- WHAT YOU SHOULD DO -
The lines you return should be those containing the string "wire", taken from the data below.

Pictures with circuit source files
******
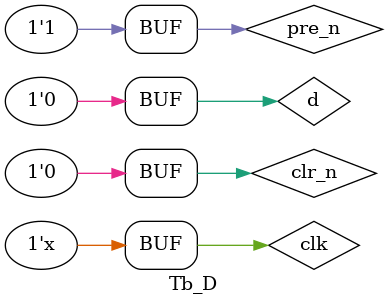
<source format=v>
`timescale 1ns / 1ps


module Tb_D();
    reg clk;
    reg pre_n;
    reg clr_n;
    reg d;
    
    wire qb, qb_;
    wire qd, qd_;
    wire qs, qs_;
    wire qlb, qlb_;
    wire qld, qld_;
    wire qls, qls_;
    
    D_Flipflop_Behavioral D_B(.q(qb), .q_(qb_), .clk(clk), .pre_n(pre_n), .clr_n(clr_n), .d(d));
    D_Flipflop_Dataflow D_D(.q(qd), .q_(qd_), .clk(clk), .pre_n(pre_n), .clr_n(clr_n), .d(d));
    D_Flipflop_Structural D_S(.q(qs), .q_(qs_), .clk(clk), .pre_n(pre_n), .clr_n(clr_n), .d(d));
    
    D_Latch_Behavioral DL_B(.q(qlb), .q_(qlb_), .clk(clk), .pre_n(pre_n), .clr_n(clr_n), .d(d));
    D_Latch_Dataflow DL_D(.q(qld), .q_(qld_), .clk(clk), .pre_n(pre_n), .clr_n(clr_n), .d(d));
    D_Latch_Structural DL_S(.q(qls), .q_(qls_), .clk(clk), .pre_n(pre_n), .clr_n(clr_n), .d(d));
    always
        #20 clk = ~clk;
    
    initial
    begin
        clk = 1'b0;
        pre_n = 1'b0;
        clr_n = 1'b0;
        d = 1'b0;
    end
    
    initial
    begin
        #60 pre_n = 1'b1;
        #120 pre_n = 1'b0; clr_n = 1'b1;
        #60 pre_n = 1'b1; clr_n = 1'b1;
        #20 d = 1'b1;
        #20 d = 1'b0;
        #20 d = 1'b0;
        #20 d = 1'b1;
        #20 d = 1'b1;
        #20 d = 1'b0;
        #20 clr_n = 1'b0;
    end
endmodule

</source>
******
- SOLUTION TO THE PROBLEM -
    wire qb, qb_;
    wire qd, qd_;
    wire qs, qs_;
    wire qlb, qlb_;
    wire qld, qld_;
    wire qls, qls_;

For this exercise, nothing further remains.